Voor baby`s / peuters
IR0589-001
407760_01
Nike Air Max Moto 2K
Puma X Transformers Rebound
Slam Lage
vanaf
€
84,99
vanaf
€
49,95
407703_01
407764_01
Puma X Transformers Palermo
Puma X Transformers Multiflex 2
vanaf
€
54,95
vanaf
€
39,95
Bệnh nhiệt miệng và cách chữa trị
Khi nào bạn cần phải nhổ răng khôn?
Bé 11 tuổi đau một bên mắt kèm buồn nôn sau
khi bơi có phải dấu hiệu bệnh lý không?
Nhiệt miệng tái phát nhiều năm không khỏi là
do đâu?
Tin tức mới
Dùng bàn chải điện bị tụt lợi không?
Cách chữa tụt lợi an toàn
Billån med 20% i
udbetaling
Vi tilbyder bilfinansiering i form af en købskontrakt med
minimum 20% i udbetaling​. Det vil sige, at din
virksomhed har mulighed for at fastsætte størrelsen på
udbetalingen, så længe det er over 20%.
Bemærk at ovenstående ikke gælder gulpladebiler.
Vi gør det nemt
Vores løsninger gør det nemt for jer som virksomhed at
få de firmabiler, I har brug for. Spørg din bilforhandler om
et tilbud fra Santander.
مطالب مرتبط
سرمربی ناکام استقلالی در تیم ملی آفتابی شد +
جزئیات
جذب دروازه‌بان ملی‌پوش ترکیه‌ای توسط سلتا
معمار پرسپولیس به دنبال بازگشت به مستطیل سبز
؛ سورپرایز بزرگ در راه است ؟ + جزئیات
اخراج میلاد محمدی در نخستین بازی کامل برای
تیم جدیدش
# # # #
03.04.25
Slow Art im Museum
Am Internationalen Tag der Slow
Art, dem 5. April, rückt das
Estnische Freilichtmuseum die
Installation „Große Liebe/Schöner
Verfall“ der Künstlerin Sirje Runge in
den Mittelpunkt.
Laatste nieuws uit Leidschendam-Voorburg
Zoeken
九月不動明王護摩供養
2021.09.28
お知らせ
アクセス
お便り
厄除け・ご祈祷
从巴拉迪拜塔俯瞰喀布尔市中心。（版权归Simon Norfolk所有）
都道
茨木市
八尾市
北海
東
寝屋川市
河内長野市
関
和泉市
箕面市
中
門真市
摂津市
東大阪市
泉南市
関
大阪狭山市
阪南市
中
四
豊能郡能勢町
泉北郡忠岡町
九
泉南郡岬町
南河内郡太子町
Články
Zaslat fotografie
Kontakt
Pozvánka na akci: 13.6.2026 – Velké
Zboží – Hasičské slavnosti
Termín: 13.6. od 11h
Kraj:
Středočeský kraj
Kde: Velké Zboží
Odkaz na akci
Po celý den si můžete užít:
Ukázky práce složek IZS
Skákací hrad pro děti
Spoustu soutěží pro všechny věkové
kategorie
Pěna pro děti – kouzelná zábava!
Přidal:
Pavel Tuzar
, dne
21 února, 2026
# # # #
What to produce - Pull every line containing "không" out of the data above.

Solution to this task -
khi bơi có phải dấu hiệu bệnh lý không?
Nhiệt miệng tái phát nhiều năm không khỏi là
Dùng bàn chải điện bị tụt lợi không?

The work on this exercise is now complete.